What is it like to be a patient? (Dutch only)
The role stories can play in healthcare
Narratives are not only a source of knowledge for researchers, but also an instrument that can be utilised in healthcare in order to seek a connection with the patient, and thus involve him or her in the caring process. For example, stories give patients the opportunity to give meaning to their experiences, and in turn, may allow practitioners and students to gain insights into their perspective. Stories also contribute to insights into (mental) conditions in which the “healthy” story has become contested. In addition, stories provide a means via which to enlarge the emphatic capacity of students and practitioners, and to reflect upon their own performance and professional identity.

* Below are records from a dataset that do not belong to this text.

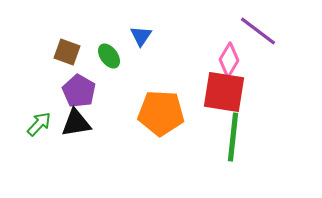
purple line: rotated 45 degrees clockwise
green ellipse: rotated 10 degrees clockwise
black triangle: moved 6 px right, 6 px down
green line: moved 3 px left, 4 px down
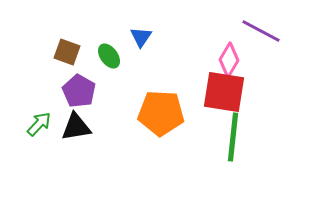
purple line: moved 3 px right; rotated 9 degrees counterclockwise
blue triangle: moved 1 px down
black triangle: moved 4 px down
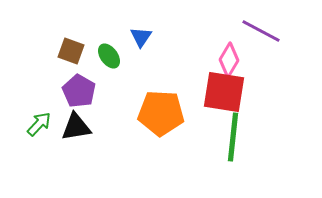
brown square: moved 4 px right, 1 px up
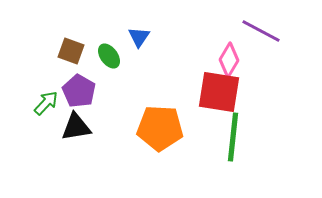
blue triangle: moved 2 px left
red square: moved 5 px left
orange pentagon: moved 1 px left, 15 px down
green arrow: moved 7 px right, 21 px up
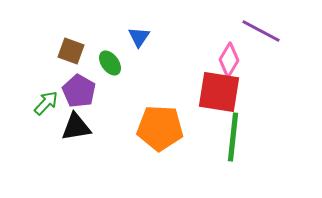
green ellipse: moved 1 px right, 7 px down
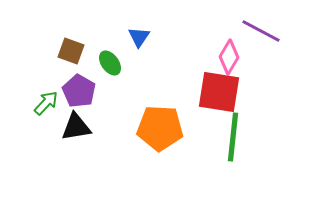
pink diamond: moved 3 px up
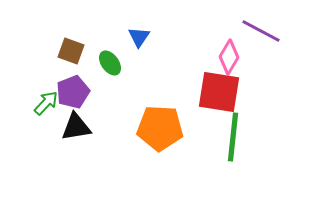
purple pentagon: moved 6 px left, 1 px down; rotated 20 degrees clockwise
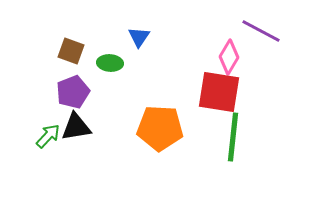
green ellipse: rotated 50 degrees counterclockwise
green arrow: moved 2 px right, 33 px down
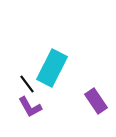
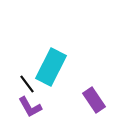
cyan rectangle: moved 1 px left, 1 px up
purple rectangle: moved 2 px left, 1 px up
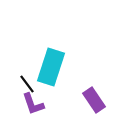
cyan rectangle: rotated 9 degrees counterclockwise
purple L-shape: moved 3 px right, 3 px up; rotated 10 degrees clockwise
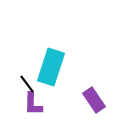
purple L-shape: rotated 20 degrees clockwise
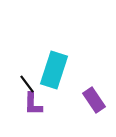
cyan rectangle: moved 3 px right, 3 px down
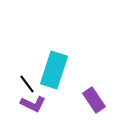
purple L-shape: rotated 65 degrees counterclockwise
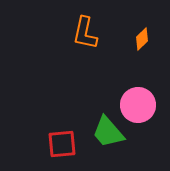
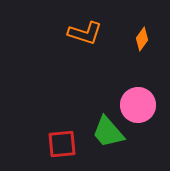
orange L-shape: rotated 84 degrees counterclockwise
orange diamond: rotated 10 degrees counterclockwise
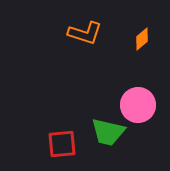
orange diamond: rotated 15 degrees clockwise
green trapezoid: rotated 36 degrees counterclockwise
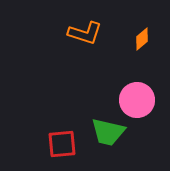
pink circle: moved 1 px left, 5 px up
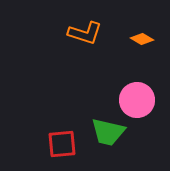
orange diamond: rotated 70 degrees clockwise
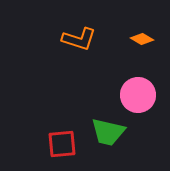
orange L-shape: moved 6 px left, 6 px down
pink circle: moved 1 px right, 5 px up
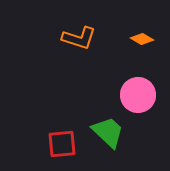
orange L-shape: moved 1 px up
green trapezoid: rotated 150 degrees counterclockwise
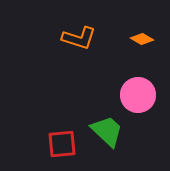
green trapezoid: moved 1 px left, 1 px up
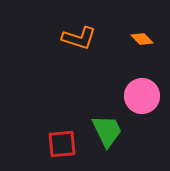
orange diamond: rotated 15 degrees clockwise
pink circle: moved 4 px right, 1 px down
green trapezoid: rotated 21 degrees clockwise
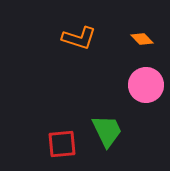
pink circle: moved 4 px right, 11 px up
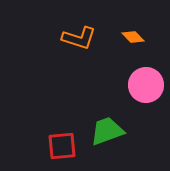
orange diamond: moved 9 px left, 2 px up
green trapezoid: rotated 84 degrees counterclockwise
red square: moved 2 px down
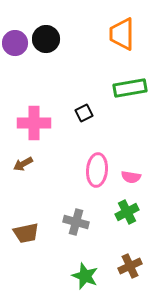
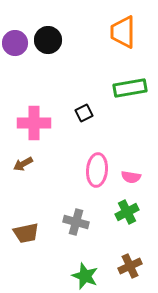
orange trapezoid: moved 1 px right, 2 px up
black circle: moved 2 px right, 1 px down
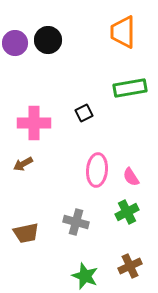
pink semicircle: rotated 48 degrees clockwise
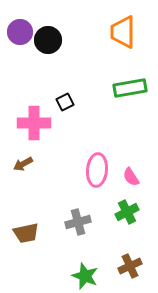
purple circle: moved 5 px right, 11 px up
black square: moved 19 px left, 11 px up
gray cross: moved 2 px right; rotated 30 degrees counterclockwise
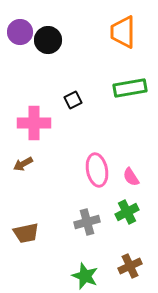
black square: moved 8 px right, 2 px up
pink ellipse: rotated 16 degrees counterclockwise
gray cross: moved 9 px right
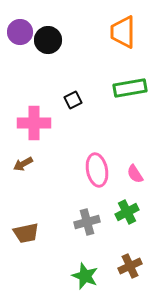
pink semicircle: moved 4 px right, 3 px up
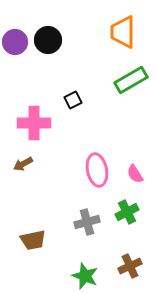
purple circle: moved 5 px left, 10 px down
green rectangle: moved 1 px right, 8 px up; rotated 20 degrees counterclockwise
brown trapezoid: moved 7 px right, 7 px down
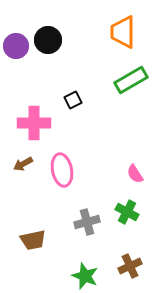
purple circle: moved 1 px right, 4 px down
pink ellipse: moved 35 px left
green cross: rotated 35 degrees counterclockwise
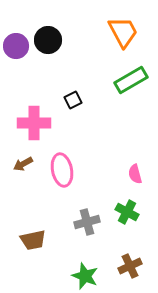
orange trapezoid: rotated 152 degrees clockwise
pink semicircle: rotated 18 degrees clockwise
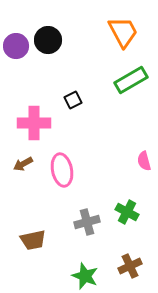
pink semicircle: moved 9 px right, 13 px up
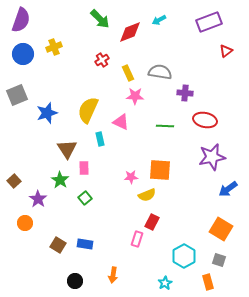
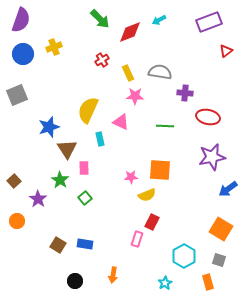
blue star at (47, 113): moved 2 px right, 14 px down
red ellipse at (205, 120): moved 3 px right, 3 px up
orange circle at (25, 223): moved 8 px left, 2 px up
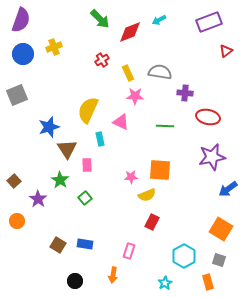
pink rectangle at (84, 168): moved 3 px right, 3 px up
pink rectangle at (137, 239): moved 8 px left, 12 px down
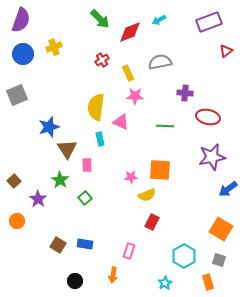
gray semicircle at (160, 72): moved 10 px up; rotated 20 degrees counterclockwise
yellow semicircle at (88, 110): moved 8 px right, 3 px up; rotated 16 degrees counterclockwise
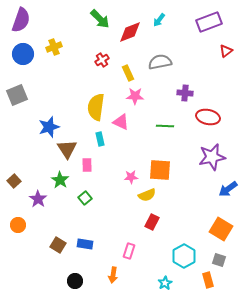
cyan arrow at (159, 20): rotated 24 degrees counterclockwise
orange circle at (17, 221): moved 1 px right, 4 px down
orange rectangle at (208, 282): moved 2 px up
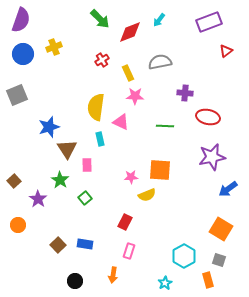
red rectangle at (152, 222): moved 27 px left
brown square at (58, 245): rotated 14 degrees clockwise
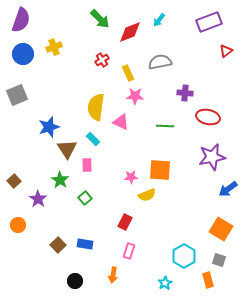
cyan rectangle at (100, 139): moved 7 px left; rotated 32 degrees counterclockwise
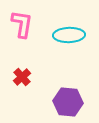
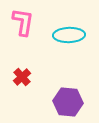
pink L-shape: moved 1 px right, 2 px up
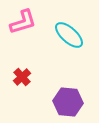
pink L-shape: rotated 64 degrees clockwise
cyan ellipse: rotated 44 degrees clockwise
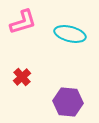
cyan ellipse: moved 1 px right, 1 px up; rotated 28 degrees counterclockwise
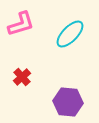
pink L-shape: moved 2 px left, 2 px down
cyan ellipse: rotated 60 degrees counterclockwise
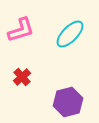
pink L-shape: moved 6 px down
purple hexagon: rotated 20 degrees counterclockwise
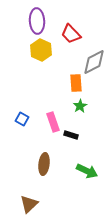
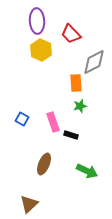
green star: rotated 16 degrees clockwise
brown ellipse: rotated 15 degrees clockwise
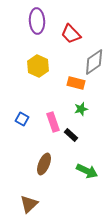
yellow hexagon: moved 3 px left, 16 px down
gray diamond: rotated 8 degrees counterclockwise
orange rectangle: rotated 72 degrees counterclockwise
green star: moved 1 px right, 3 px down
black rectangle: rotated 24 degrees clockwise
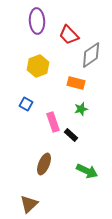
red trapezoid: moved 2 px left, 1 px down
gray diamond: moved 3 px left, 7 px up
yellow hexagon: rotated 15 degrees clockwise
blue square: moved 4 px right, 15 px up
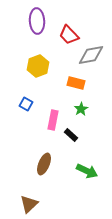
gray diamond: rotated 24 degrees clockwise
green star: rotated 16 degrees counterclockwise
pink rectangle: moved 2 px up; rotated 30 degrees clockwise
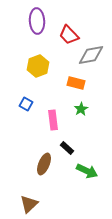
pink rectangle: rotated 18 degrees counterclockwise
black rectangle: moved 4 px left, 13 px down
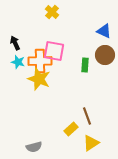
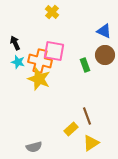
orange cross: rotated 15 degrees clockwise
green rectangle: rotated 24 degrees counterclockwise
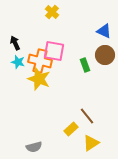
brown line: rotated 18 degrees counterclockwise
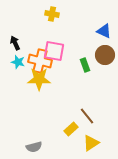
yellow cross: moved 2 px down; rotated 32 degrees counterclockwise
yellow star: rotated 20 degrees counterclockwise
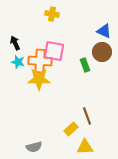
brown circle: moved 3 px left, 3 px up
orange cross: rotated 10 degrees counterclockwise
brown line: rotated 18 degrees clockwise
yellow triangle: moved 6 px left, 4 px down; rotated 30 degrees clockwise
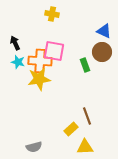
yellow star: rotated 10 degrees counterclockwise
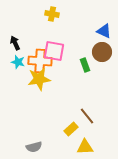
brown line: rotated 18 degrees counterclockwise
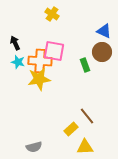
yellow cross: rotated 24 degrees clockwise
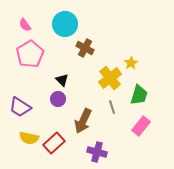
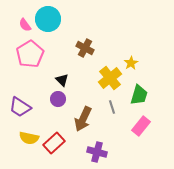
cyan circle: moved 17 px left, 5 px up
brown arrow: moved 2 px up
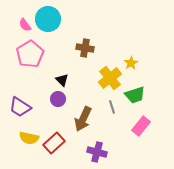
brown cross: rotated 18 degrees counterclockwise
green trapezoid: moved 4 px left; rotated 55 degrees clockwise
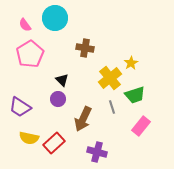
cyan circle: moved 7 px right, 1 px up
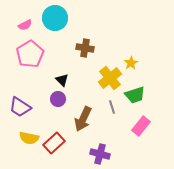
pink semicircle: rotated 80 degrees counterclockwise
purple cross: moved 3 px right, 2 px down
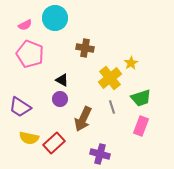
pink pentagon: rotated 20 degrees counterclockwise
black triangle: rotated 16 degrees counterclockwise
green trapezoid: moved 6 px right, 3 px down
purple circle: moved 2 px right
pink rectangle: rotated 18 degrees counterclockwise
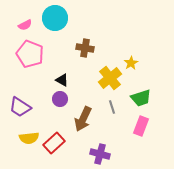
yellow semicircle: rotated 18 degrees counterclockwise
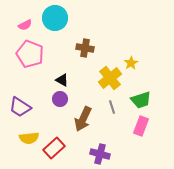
green trapezoid: moved 2 px down
red rectangle: moved 5 px down
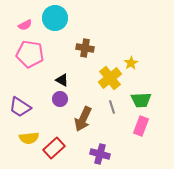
pink pentagon: rotated 12 degrees counterclockwise
green trapezoid: rotated 15 degrees clockwise
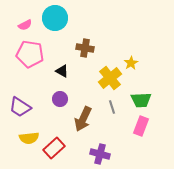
black triangle: moved 9 px up
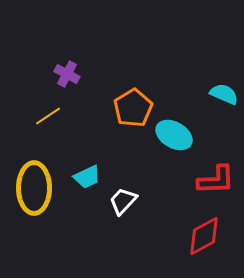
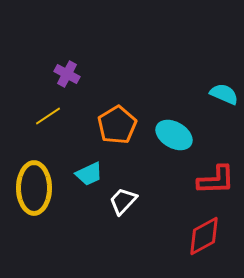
orange pentagon: moved 16 px left, 17 px down
cyan trapezoid: moved 2 px right, 3 px up
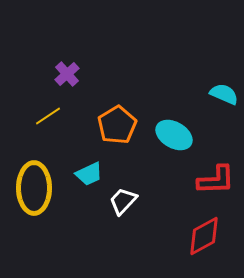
purple cross: rotated 20 degrees clockwise
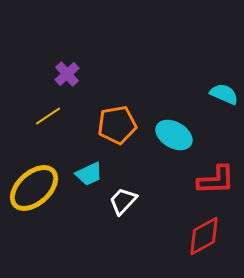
orange pentagon: rotated 21 degrees clockwise
yellow ellipse: rotated 48 degrees clockwise
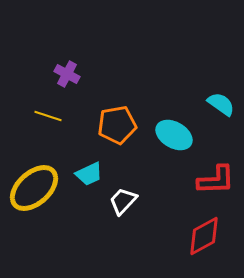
purple cross: rotated 20 degrees counterclockwise
cyan semicircle: moved 3 px left, 10 px down; rotated 12 degrees clockwise
yellow line: rotated 52 degrees clockwise
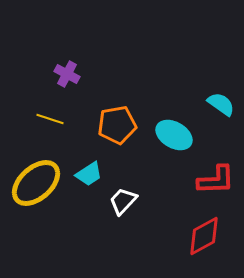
yellow line: moved 2 px right, 3 px down
cyan trapezoid: rotated 8 degrees counterclockwise
yellow ellipse: moved 2 px right, 5 px up
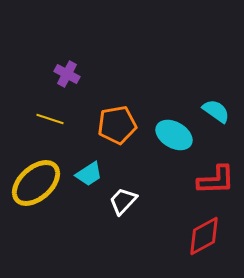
cyan semicircle: moved 5 px left, 7 px down
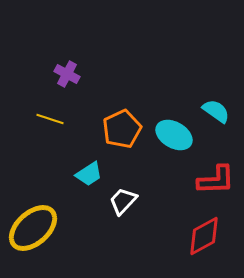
orange pentagon: moved 5 px right, 4 px down; rotated 15 degrees counterclockwise
yellow ellipse: moved 3 px left, 45 px down
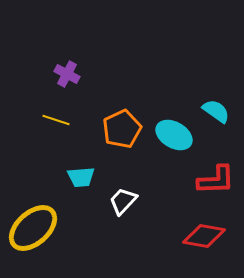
yellow line: moved 6 px right, 1 px down
cyan trapezoid: moved 8 px left, 3 px down; rotated 28 degrees clockwise
red diamond: rotated 39 degrees clockwise
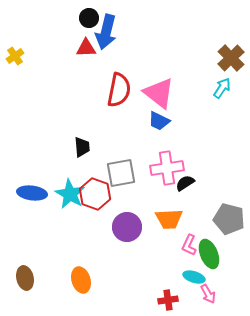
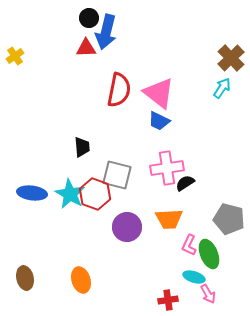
gray square: moved 4 px left, 2 px down; rotated 24 degrees clockwise
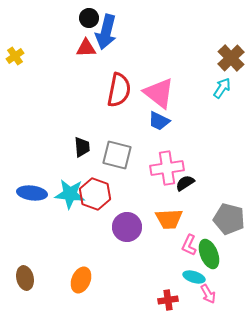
gray square: moved 20 px up
cyan star: rotated 24 degrees counterclockwise
orange ellipse: rotated 40 degrees clockwise
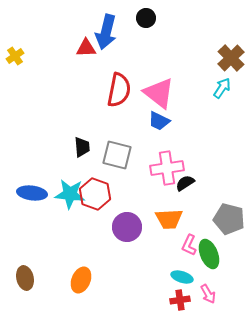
black circle: moved 57 px right
cyan ellipse: moved 12 px left
red cross: moved 12 px right
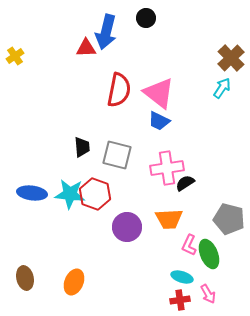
orange ellipse: moved 7 px left, 2 px down
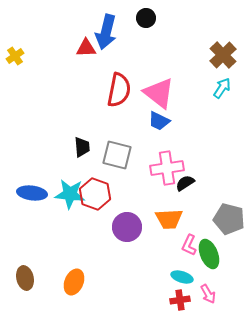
brown cross: moved 8 px left, 3 px up
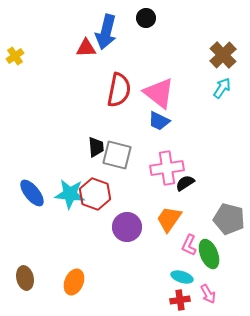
black trapezoid: moved 14 px right
blue ellipse: rotated 44 degrees clockwise
orange trapezoid: rotated 128 degrees clockwise
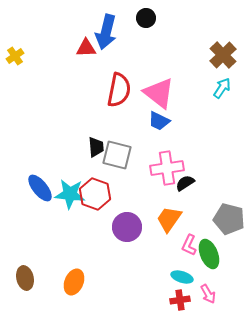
blue ellipse: moved 8 px right, 5 px up
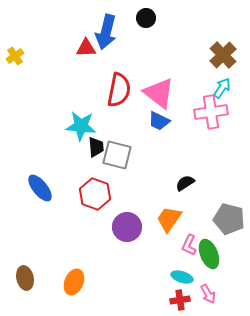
pink cross: moved 44 px right, 56 px up
cyan star: moved 11 px right, 68 px up
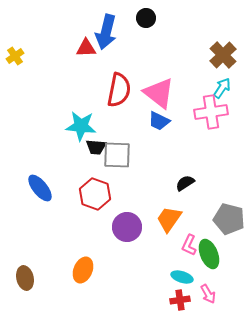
black trapezoid: rotated 100 degrees clockwise
gray square: rotated 12 degrees counterclockwise
orange ellipse: moved 9 px right, 12 px up
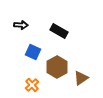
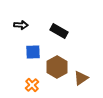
blue square: rotated 28 degrees counterclockwise
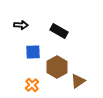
brown triangle: moved 3 px left, 3 px down
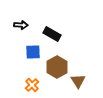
black rectangle: moved 7 px left, 3 px down
brown triangle: rotated 28 degrees counterclockwise
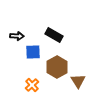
black arrow: moved 4 px left, 11 px down
black rectangle: moved 2 px right, 1 px down
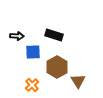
black rectangle: rotated 12 degrees counterclockwise
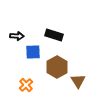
orange cross: moved 6 px left
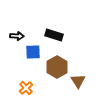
orange cross: moved 3 px down
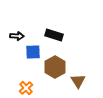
brown hexagon: moved 2 px left
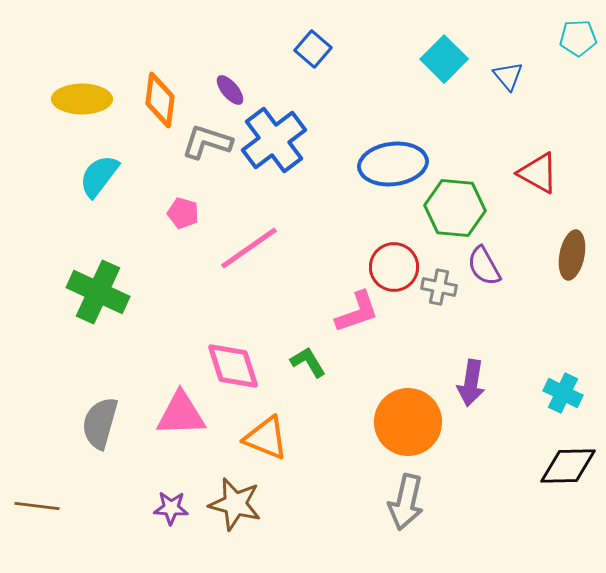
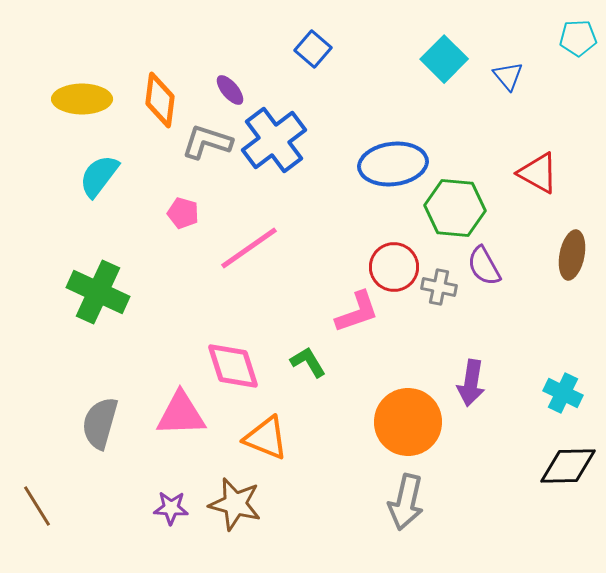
brown line: rotated 51 degrees clockwise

However, this is a complicated matter, especially when involving the stories of patients who are under added pressure: for example, children with chronic illnesses, the elderly, and patients with psychosomatic or psychiatric conditions. After all, these cases concern “vulnerable storytellers”: patients with limited autonomy, whose self-experience is incoherent, in decline, or still developing. How can we recover the stories of these patients, who sometimes cannot speak for themselves, and employ them in healthcare in a productive manner?
The tutorial consisted of two components:
- a series of seminars in which students studied, discussed, and presented relevant literature and case studies to each other;
- a research project in which students participated in, and reflected upon, the simulated treatment trajectory of an adolescent patient with cystic fibrosis in order to experience the challenges of following a treatment regime.